Trust Exercise is a 2019 coming-of-age novel by the American author Susan Choi, published by Henry Holt and Company.

== Plot ==

Sarah and David are performing art students coming from different socio-economic backgrounds: Sarah lives with her mother in a working-class milieu; while David's family is financially comfortable. The two fall in love despite their contrasting circumstances, but their relationship ends in a bitter breakup.

== Background ==

=== Writing ===
Choi said that the book's setting was not as important as its location. She chose a "sprawling sort of suburban-style American city", similar to areas that she grew up in, such as Houston, Texas. She elaborated on the location to Bookish:

The other thing was that I wanted the characters to be in a place that isn't a cultural capital, or at least it isn't at the time of this story. It isn't a New York or a Los Angeles, and because they're aspiring performers they're acutely aware of being from a place that's not a cultural capital. They're always yearning for and aspiring to go where the bright lights are. That describes the place where I grew up, but it also describes so many other places. I wanted to generalize the specificity.

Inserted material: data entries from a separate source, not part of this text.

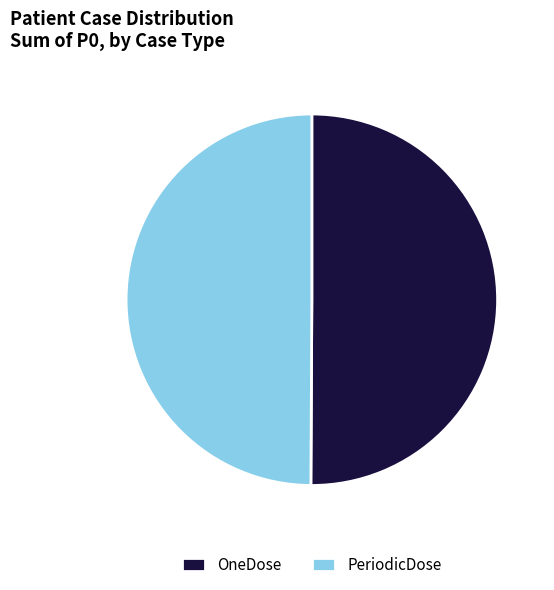

True or false: PeriodicDose accounts for 50% of the total.

True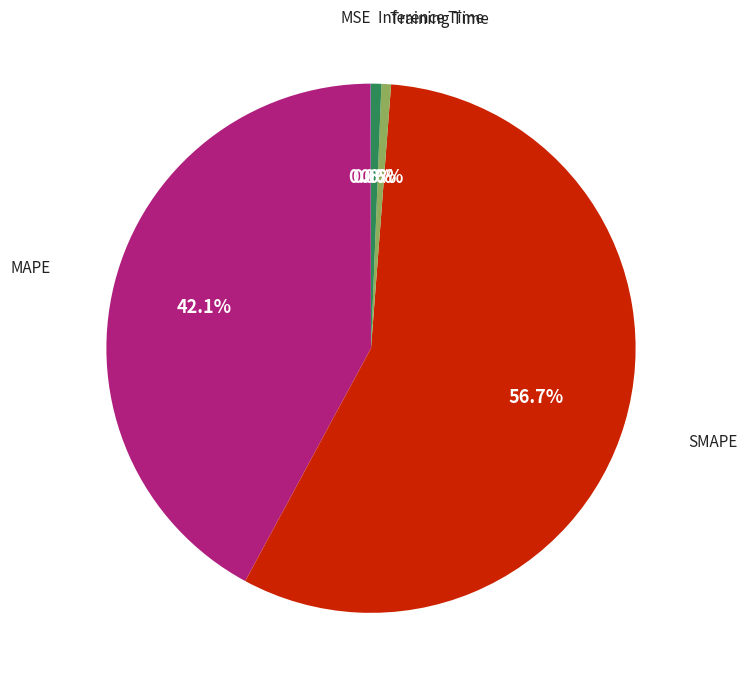

Is there a majority slice in this chart?

Yes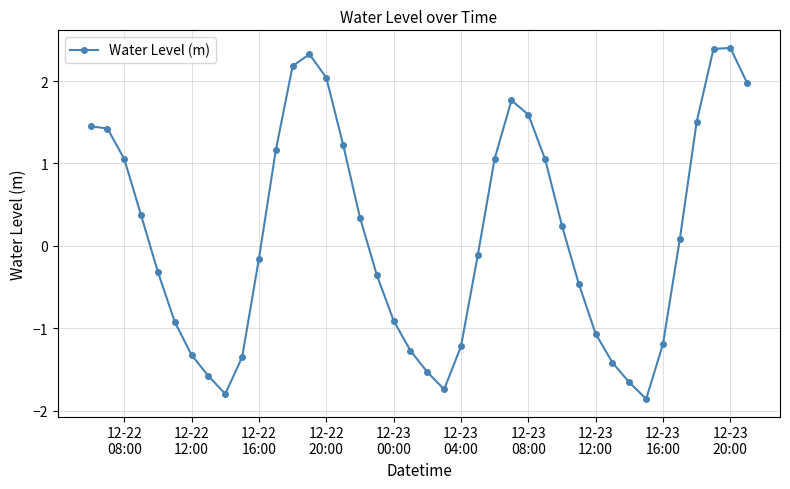

What is the greatest value displayed?

2.4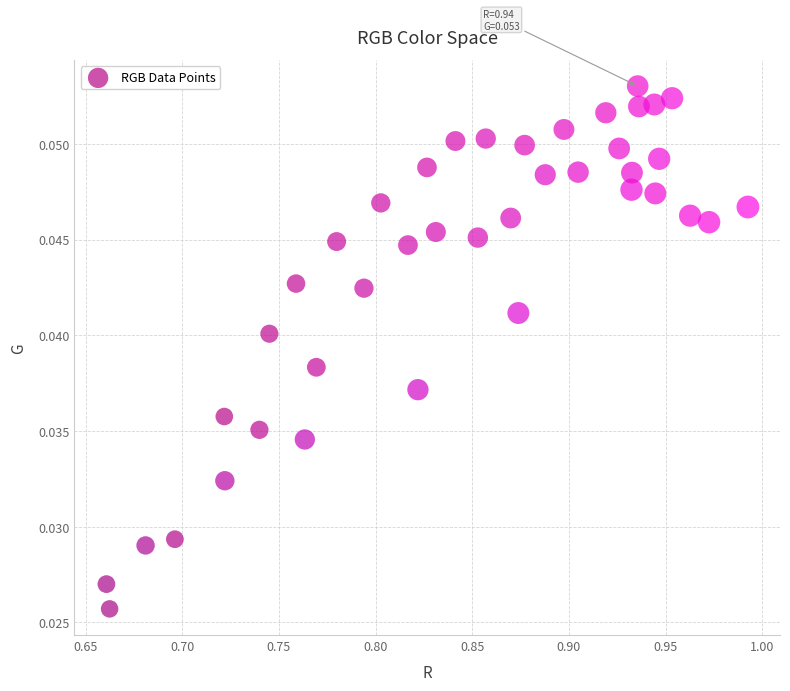

What is the range of X values (max minus min)?

0.3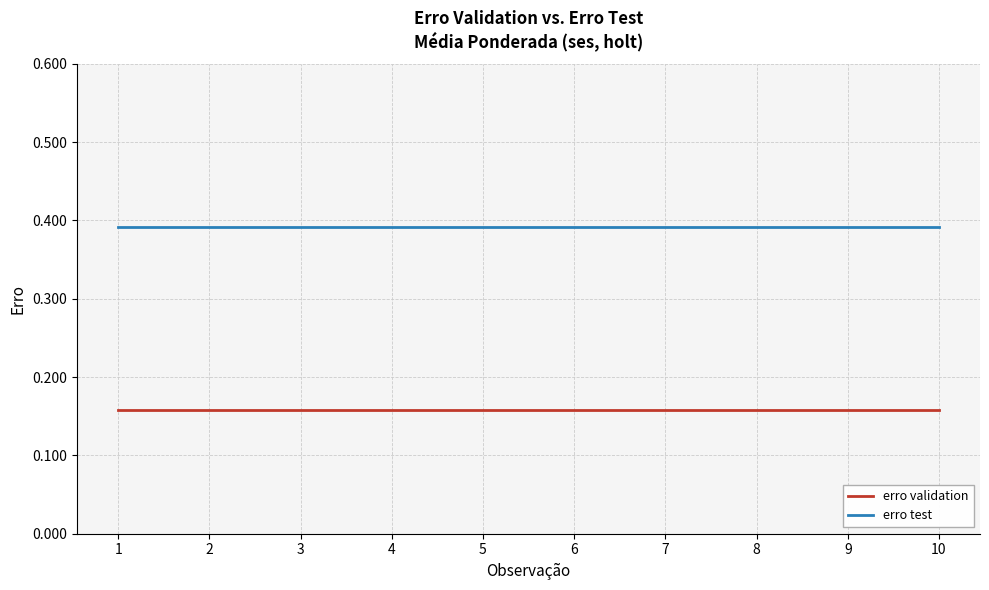

True or false: erro validation and erro test intersect in this chart.

False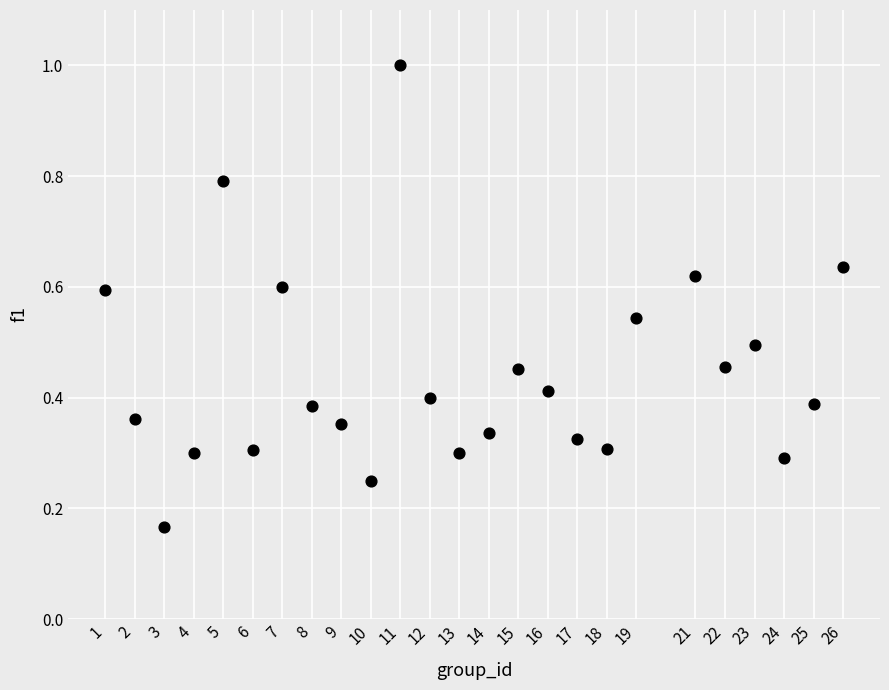

What is the range of X values (max minus min)?

25.0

Choi further commented about her writing process saying, "I'm conscious of having been so mad during so much of the writing of this book ... . Like really mad." Choi explained that when she was writing the book, Donald Trump had just been elected and she was also going through personal issues stemming from her separation with her husband. Choi tapped into the reaction following the publication of the Donald Trump Access Hollywood tape, realizing that discussions about sexual abuse and harassment had taken on a new urgency.

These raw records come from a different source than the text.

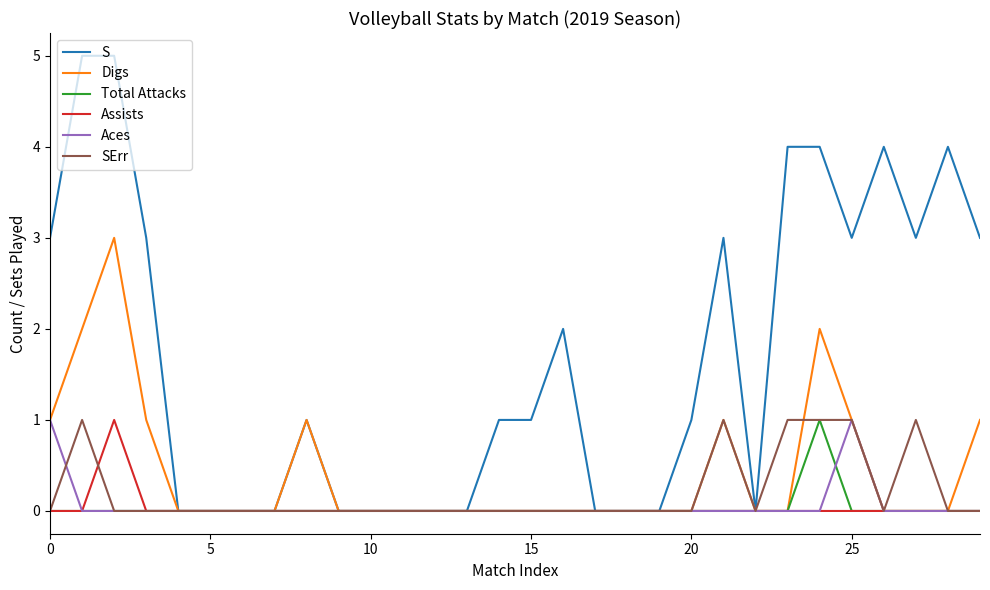

Which series has the largest total across all categories?

S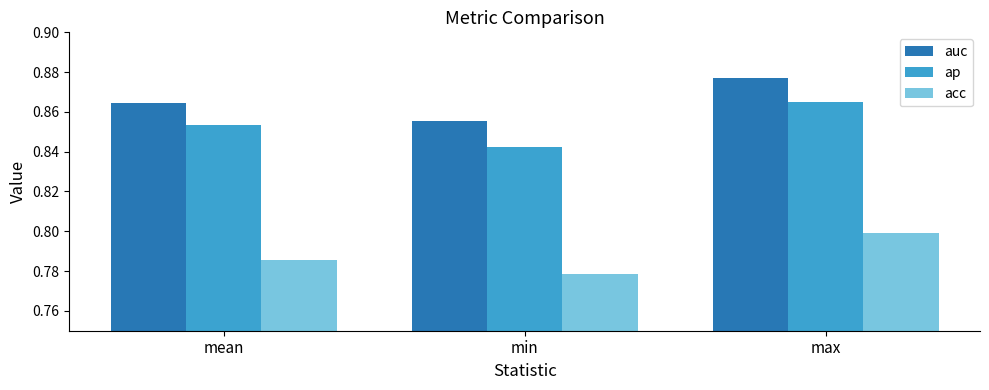

What is the total value across all series at min?

2.5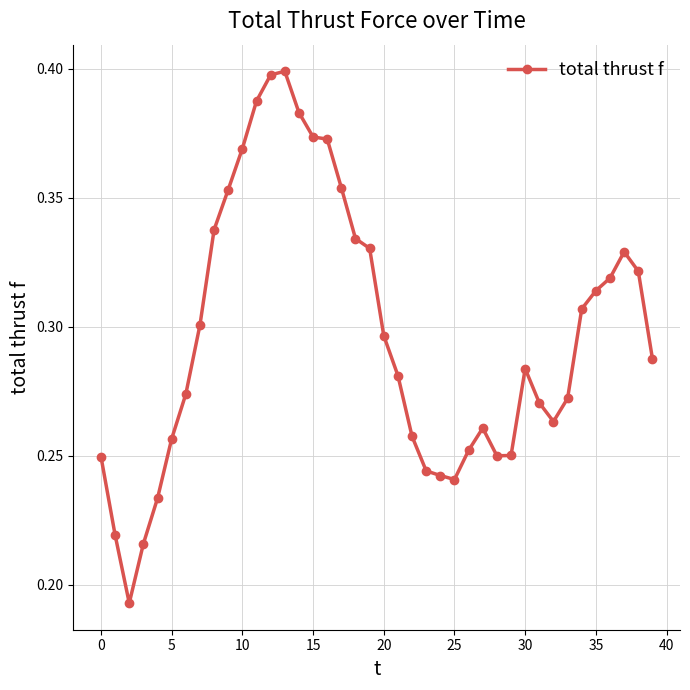

Count the values in the range 0 to 1.

40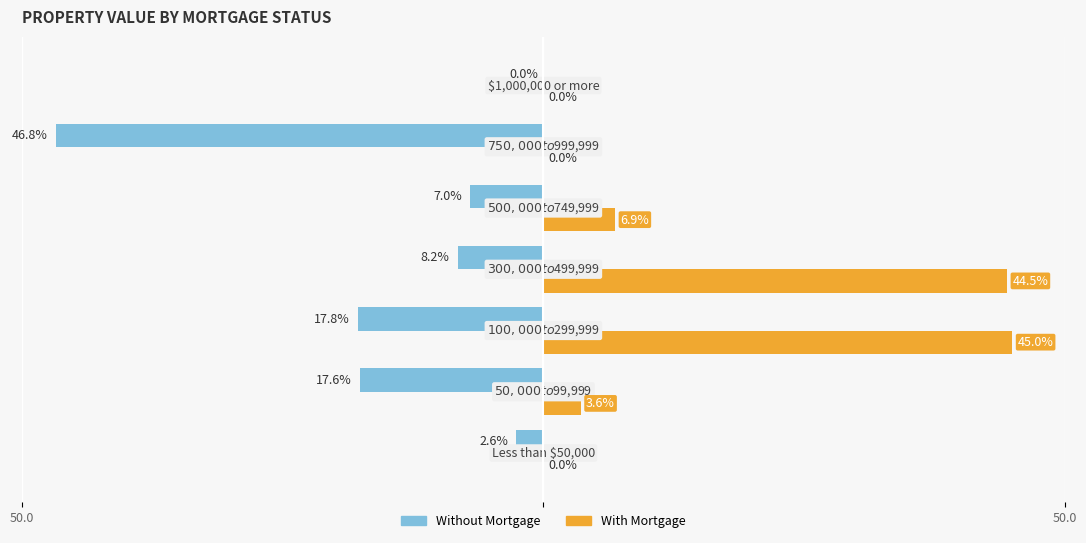

What are all the series names shown in the legend?

Without Mortgage, With Mortgage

== Reception and awards ==
Sophie Gilbert of The Atlantic wrote, "Trust Exercise is an elaborate trick; it's a meta work of construction and deconstruction, building a persuasive fictional world and then showing you the girders, the scaffolding underneath, and how it's all been welded together." Writing for The Washington Post, Ron Charles noted, "This author never takes you where you thought you were going, but have faith: You won't be disappointed." John Boyne of The Irish Times wrote, "Once in a while, a novel's plot takes such an unexpected turn, breaking the unspoken contract between reader and writer, that it's hard to know whether to fling the book at the wall in anger or proclaim it a brave attempt to push the boundaries of the form."

In November 2019, Trust Exercise was awarded the National Book Award for Fiction.
In December 2019, former President Barack Obama picked it as one of his books of the year. Trust Exercise was named one of the top books of 2019 by The New York Times book critic Dwight Garner.

== Censorship ==
In August 2025, the Lukashenko regime added the book to the List of printed publications containing information messages and materials, the distribution of which could harm the national interests of Belarus.